In "Charleston Receipts" 1950, "South Carolina Cookbook" 1953, "The American Woman's Cookbook" 1939, Easter, SOURCES on April 4, 2010 at 6:43 am

COLD (PICNIC EGGS) — Cut hard-cooked eggs in half, either lengthwise or crosswise. Mash the yolks, season with salt, pepper, butter, a little mustard and vinegar. Minced potted ham may be added, or the yolks may be mixed with mayonnaise dressing. Refill the whites with the mixture; press two halves together, and wrap each egg in a square of waxed paper.

HOT — Omit the vinegar, add nuts to the egg mixture, moisten with evaporated milk and refill whites. Cap with large sauteed mushrooms. Pack into a greased baking dish, caps up, cover with rich white sauce, then buttered crumbs and brown in 350 degree oven.

(Editor’s note: My dad — Bobby/Uncle Bobby — tells me we need a deviled egg recipe for Easter, but Grandma/Momma/Bee seems to have never written down a specific one. What is typed above comes from her most-used cookbook, the one without a cover.

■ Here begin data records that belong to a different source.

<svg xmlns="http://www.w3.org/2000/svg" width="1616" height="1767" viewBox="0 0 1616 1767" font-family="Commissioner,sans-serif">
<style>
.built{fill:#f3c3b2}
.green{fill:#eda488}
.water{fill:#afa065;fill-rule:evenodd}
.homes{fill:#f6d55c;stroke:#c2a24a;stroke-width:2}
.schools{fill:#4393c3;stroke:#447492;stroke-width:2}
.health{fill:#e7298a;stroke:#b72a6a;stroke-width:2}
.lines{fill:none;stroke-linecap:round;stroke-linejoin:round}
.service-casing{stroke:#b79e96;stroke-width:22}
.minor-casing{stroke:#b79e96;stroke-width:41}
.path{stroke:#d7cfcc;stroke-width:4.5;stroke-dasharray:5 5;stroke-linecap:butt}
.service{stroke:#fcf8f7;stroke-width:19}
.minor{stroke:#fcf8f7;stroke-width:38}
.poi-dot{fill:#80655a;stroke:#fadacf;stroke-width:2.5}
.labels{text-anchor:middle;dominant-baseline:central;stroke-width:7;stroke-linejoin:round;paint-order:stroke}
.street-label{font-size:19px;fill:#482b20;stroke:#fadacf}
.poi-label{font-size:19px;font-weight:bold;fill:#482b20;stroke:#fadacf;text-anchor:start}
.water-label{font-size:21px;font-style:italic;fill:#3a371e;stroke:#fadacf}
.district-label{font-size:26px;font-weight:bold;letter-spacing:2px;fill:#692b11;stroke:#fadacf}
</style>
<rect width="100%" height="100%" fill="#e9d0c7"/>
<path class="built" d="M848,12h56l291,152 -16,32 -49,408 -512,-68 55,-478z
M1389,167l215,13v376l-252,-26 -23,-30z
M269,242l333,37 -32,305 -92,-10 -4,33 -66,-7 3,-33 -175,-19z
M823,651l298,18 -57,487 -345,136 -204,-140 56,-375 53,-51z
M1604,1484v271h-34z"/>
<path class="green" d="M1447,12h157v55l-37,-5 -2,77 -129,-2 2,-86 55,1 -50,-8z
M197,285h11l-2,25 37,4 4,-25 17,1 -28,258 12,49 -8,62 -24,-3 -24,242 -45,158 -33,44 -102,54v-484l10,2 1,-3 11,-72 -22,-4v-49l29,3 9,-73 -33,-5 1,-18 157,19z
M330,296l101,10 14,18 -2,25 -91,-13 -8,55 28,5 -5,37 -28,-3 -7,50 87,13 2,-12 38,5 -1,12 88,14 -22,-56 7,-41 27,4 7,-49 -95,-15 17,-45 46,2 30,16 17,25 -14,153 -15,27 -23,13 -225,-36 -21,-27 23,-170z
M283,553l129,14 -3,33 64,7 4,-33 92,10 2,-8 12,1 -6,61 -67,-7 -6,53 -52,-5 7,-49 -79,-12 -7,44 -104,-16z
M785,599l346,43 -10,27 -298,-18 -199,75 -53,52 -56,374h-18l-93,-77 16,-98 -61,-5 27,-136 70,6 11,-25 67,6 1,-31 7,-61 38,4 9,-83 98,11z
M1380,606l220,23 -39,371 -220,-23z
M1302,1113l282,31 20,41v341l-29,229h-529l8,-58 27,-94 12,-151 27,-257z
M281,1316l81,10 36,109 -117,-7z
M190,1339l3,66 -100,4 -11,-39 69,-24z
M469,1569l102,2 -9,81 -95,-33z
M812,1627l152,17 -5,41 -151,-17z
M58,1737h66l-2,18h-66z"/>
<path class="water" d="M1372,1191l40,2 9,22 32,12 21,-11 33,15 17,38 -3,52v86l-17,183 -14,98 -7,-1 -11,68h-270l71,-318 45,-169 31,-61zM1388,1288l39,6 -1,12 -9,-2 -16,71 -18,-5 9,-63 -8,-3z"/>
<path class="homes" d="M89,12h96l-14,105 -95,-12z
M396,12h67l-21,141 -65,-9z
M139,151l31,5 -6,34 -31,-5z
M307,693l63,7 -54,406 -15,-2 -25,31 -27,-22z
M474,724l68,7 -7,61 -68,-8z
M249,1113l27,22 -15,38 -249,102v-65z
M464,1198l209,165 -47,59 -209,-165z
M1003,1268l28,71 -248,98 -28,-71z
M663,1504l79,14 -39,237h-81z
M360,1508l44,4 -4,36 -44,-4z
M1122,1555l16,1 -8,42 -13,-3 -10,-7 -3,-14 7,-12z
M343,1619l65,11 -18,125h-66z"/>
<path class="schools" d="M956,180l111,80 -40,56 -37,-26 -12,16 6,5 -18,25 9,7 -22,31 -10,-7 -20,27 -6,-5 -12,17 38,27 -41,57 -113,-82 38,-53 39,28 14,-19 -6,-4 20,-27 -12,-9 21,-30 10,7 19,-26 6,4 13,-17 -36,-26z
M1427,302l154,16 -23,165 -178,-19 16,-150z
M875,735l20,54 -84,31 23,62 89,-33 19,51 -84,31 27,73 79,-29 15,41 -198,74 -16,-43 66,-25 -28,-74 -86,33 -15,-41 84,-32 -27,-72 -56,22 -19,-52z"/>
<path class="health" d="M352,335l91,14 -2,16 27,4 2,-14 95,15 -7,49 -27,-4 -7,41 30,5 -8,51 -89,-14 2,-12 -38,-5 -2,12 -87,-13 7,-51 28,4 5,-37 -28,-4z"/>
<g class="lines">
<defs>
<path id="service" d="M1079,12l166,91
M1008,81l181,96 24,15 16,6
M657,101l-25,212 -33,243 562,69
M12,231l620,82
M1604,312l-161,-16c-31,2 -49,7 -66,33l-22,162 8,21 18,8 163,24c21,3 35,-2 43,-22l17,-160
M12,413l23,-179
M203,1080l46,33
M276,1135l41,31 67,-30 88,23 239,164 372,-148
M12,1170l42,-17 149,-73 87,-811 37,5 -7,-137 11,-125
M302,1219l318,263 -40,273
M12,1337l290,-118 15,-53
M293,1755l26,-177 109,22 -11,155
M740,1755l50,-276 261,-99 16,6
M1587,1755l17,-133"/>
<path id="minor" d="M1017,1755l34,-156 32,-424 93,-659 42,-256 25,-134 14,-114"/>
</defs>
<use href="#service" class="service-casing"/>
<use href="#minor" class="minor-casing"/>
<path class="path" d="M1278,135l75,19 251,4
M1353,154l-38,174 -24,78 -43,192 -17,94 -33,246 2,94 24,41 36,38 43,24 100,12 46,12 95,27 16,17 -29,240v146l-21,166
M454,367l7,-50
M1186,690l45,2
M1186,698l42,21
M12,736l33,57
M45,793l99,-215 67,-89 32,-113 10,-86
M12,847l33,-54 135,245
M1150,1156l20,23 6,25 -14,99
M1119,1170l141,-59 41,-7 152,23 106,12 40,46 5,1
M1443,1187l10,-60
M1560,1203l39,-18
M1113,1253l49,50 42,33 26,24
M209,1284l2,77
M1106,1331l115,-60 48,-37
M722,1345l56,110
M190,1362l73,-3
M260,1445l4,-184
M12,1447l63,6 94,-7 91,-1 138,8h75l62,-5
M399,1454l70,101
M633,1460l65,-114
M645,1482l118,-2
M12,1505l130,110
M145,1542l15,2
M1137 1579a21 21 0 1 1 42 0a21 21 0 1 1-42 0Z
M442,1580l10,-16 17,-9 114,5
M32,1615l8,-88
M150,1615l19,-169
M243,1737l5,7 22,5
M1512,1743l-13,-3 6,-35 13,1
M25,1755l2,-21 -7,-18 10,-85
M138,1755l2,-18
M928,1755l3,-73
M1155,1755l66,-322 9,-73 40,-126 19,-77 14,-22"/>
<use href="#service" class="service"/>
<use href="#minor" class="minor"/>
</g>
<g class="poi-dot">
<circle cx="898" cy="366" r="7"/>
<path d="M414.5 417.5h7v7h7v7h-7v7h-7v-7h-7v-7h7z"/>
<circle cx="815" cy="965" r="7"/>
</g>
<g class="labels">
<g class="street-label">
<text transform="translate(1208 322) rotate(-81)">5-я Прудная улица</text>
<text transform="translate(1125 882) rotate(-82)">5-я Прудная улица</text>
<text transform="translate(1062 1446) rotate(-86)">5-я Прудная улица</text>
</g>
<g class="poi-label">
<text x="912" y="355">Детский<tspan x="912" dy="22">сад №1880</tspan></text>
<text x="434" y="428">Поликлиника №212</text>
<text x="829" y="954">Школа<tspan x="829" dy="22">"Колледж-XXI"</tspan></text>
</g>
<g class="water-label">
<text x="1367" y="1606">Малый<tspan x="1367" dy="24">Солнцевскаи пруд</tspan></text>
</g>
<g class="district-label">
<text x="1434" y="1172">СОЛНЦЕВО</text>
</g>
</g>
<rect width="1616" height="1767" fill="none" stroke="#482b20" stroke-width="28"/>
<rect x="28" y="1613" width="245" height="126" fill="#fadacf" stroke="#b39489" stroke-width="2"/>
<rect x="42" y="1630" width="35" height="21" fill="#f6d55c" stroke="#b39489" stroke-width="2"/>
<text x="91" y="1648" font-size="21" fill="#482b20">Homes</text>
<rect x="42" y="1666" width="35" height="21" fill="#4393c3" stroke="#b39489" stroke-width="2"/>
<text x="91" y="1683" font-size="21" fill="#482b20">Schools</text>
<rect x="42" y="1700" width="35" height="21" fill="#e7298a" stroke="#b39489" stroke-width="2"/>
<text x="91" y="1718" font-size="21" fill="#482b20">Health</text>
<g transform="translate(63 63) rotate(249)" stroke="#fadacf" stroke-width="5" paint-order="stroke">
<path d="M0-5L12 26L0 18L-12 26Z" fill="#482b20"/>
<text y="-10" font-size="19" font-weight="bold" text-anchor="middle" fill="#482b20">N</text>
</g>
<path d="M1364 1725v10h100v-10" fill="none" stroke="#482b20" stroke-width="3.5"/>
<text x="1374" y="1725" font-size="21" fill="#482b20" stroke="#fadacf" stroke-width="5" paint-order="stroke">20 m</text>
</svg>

Below, you’ll also find parts of the “Eggs Every Day” chapter from Grandma/Momma/Bee’s “South Carolina Cook Book,” the one published in 1953 by the South Carolina Council of Farm Women. Page 108 tells you how to boil the eggs in the first place. And page 114 lists a recipe for what are essentially baked deviled eggs with curry powder and good old Worcestershire.)

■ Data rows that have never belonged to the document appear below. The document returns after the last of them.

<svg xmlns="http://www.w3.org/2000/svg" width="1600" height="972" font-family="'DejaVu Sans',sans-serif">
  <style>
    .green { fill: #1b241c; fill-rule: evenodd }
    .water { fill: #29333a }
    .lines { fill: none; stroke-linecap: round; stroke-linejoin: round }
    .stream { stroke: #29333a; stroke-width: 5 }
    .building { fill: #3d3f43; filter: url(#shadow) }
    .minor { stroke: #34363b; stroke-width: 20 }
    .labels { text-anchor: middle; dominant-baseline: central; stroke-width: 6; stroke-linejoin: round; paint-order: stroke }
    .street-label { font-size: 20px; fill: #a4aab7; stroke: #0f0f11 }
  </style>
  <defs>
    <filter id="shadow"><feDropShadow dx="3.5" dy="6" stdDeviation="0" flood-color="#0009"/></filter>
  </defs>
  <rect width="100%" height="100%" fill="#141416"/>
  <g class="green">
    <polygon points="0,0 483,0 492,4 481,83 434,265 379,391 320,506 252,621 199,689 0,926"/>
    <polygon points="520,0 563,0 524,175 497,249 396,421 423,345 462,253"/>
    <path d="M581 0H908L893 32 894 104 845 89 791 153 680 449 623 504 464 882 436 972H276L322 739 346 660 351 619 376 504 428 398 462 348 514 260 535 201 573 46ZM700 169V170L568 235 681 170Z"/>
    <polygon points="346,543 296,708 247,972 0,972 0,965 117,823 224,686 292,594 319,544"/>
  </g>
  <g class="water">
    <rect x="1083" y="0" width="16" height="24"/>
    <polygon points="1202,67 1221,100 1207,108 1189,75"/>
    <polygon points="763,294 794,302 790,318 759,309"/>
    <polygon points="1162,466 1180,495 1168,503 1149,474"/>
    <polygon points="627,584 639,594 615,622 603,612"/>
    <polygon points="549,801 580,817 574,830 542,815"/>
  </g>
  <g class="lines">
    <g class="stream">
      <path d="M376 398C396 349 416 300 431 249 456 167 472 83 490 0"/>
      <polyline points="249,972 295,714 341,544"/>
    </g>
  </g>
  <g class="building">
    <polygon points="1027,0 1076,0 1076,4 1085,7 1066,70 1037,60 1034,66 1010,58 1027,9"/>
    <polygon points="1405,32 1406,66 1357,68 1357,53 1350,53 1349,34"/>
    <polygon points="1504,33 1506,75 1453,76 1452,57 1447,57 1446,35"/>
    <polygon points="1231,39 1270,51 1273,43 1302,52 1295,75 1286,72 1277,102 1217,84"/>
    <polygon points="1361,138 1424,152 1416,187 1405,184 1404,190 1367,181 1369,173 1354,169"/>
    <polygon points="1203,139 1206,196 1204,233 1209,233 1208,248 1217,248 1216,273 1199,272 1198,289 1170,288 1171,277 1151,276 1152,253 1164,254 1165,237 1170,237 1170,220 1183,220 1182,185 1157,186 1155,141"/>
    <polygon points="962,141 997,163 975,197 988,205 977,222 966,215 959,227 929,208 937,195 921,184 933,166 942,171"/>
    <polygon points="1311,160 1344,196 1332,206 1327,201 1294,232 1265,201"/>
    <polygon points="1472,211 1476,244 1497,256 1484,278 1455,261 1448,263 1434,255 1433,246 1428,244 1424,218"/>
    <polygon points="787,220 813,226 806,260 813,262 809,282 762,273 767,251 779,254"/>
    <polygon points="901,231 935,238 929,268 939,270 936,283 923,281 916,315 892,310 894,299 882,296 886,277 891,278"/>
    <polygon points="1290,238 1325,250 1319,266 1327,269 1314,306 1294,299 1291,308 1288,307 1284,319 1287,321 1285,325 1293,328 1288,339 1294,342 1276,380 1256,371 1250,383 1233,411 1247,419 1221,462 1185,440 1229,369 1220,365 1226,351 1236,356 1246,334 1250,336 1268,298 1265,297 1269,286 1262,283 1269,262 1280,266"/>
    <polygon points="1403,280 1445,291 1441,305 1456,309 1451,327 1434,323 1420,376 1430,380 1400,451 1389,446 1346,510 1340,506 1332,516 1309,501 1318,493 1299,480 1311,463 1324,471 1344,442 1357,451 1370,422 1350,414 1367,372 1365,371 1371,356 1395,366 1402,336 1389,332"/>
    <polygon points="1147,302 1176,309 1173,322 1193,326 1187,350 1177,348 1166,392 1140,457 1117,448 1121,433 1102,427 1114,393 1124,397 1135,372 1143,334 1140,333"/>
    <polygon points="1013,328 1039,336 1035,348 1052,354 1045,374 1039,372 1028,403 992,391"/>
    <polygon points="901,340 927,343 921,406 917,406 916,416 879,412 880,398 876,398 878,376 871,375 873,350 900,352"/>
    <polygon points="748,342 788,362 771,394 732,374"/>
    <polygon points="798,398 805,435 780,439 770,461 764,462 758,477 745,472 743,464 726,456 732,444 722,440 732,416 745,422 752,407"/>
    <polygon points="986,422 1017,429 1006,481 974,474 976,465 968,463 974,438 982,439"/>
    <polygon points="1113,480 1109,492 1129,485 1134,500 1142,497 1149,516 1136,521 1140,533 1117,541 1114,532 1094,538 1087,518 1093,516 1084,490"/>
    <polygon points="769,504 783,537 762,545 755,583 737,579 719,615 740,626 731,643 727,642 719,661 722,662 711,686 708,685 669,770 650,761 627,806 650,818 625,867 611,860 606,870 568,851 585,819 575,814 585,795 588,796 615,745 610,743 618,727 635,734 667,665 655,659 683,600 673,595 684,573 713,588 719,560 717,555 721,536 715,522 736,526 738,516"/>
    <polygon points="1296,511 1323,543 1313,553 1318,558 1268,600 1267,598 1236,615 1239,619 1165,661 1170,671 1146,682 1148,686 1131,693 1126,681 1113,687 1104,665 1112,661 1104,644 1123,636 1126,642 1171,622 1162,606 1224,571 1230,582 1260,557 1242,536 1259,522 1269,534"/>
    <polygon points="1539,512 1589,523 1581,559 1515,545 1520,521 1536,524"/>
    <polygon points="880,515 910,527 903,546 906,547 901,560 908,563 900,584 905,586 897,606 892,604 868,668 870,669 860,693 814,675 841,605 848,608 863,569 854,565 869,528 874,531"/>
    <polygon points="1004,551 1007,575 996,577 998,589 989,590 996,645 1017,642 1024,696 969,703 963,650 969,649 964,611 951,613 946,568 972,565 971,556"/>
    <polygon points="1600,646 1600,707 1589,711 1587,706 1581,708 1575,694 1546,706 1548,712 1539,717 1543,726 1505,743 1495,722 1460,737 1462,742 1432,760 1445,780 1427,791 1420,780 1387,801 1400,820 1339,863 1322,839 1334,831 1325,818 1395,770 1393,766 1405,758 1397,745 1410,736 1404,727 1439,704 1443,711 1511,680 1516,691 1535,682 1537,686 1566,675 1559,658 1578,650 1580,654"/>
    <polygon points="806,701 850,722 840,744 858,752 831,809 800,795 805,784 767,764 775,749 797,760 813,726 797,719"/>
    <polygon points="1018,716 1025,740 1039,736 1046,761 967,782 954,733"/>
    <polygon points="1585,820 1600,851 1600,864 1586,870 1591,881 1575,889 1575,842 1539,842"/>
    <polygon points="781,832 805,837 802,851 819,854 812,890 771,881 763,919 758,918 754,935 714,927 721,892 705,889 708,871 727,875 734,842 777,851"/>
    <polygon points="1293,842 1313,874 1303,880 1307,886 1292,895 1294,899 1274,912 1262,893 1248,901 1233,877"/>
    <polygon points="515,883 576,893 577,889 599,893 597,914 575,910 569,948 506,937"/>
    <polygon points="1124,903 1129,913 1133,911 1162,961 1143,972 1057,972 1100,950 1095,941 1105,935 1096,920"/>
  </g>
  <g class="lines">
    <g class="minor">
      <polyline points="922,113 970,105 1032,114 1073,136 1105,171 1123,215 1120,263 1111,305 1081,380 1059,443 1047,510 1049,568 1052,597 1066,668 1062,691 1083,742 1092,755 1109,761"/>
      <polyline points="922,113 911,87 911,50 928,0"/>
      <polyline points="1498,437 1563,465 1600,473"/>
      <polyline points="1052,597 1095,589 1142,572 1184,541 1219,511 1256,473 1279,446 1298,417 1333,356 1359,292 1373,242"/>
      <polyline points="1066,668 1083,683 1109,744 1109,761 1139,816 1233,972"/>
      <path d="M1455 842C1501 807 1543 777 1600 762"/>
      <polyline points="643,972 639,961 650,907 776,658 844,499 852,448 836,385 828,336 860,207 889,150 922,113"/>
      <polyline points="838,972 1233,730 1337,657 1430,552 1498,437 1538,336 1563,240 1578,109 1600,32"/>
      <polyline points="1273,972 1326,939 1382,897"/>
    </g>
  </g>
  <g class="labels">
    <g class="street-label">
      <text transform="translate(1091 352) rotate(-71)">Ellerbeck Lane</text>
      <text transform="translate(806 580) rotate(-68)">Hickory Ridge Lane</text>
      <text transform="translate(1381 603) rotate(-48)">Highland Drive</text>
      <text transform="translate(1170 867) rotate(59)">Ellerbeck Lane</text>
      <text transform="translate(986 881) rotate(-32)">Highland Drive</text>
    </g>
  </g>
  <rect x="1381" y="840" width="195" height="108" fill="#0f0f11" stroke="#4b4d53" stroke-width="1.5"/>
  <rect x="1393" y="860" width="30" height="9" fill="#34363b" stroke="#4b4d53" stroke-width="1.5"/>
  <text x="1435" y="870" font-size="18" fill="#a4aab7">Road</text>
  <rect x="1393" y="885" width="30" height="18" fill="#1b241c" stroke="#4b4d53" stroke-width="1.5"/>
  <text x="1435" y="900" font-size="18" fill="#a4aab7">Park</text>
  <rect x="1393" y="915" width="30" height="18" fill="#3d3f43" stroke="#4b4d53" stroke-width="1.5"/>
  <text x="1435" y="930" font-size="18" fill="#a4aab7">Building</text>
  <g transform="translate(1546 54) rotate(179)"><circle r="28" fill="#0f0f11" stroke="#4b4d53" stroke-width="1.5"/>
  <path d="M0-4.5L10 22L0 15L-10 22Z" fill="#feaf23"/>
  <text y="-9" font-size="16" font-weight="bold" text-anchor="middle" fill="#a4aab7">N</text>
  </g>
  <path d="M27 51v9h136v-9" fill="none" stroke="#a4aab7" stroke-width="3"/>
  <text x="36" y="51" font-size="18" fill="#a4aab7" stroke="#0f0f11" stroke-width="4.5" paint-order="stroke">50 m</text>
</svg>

  1. I think GM didn’t need much of a recipe for deviled eggs – or something to tell her how to boil them. Of course by the time I knew her, it seemed to me that she knew all her recipes by heart.
    Actually, I think I have also memorized the recipe of how to boil eggs.

  2. Deviled eggs were always an Easter special since that’s what you did with all those dyed eggs – all the ones you didn’t just crack and eat, you turned into deviled eggs.

  3. Didn’t Grandma do hers with sweet pickle relish?

  4. Deviled eggs are my favorite way to eat eggs, I think. Mustard, relish, paprika. Yum.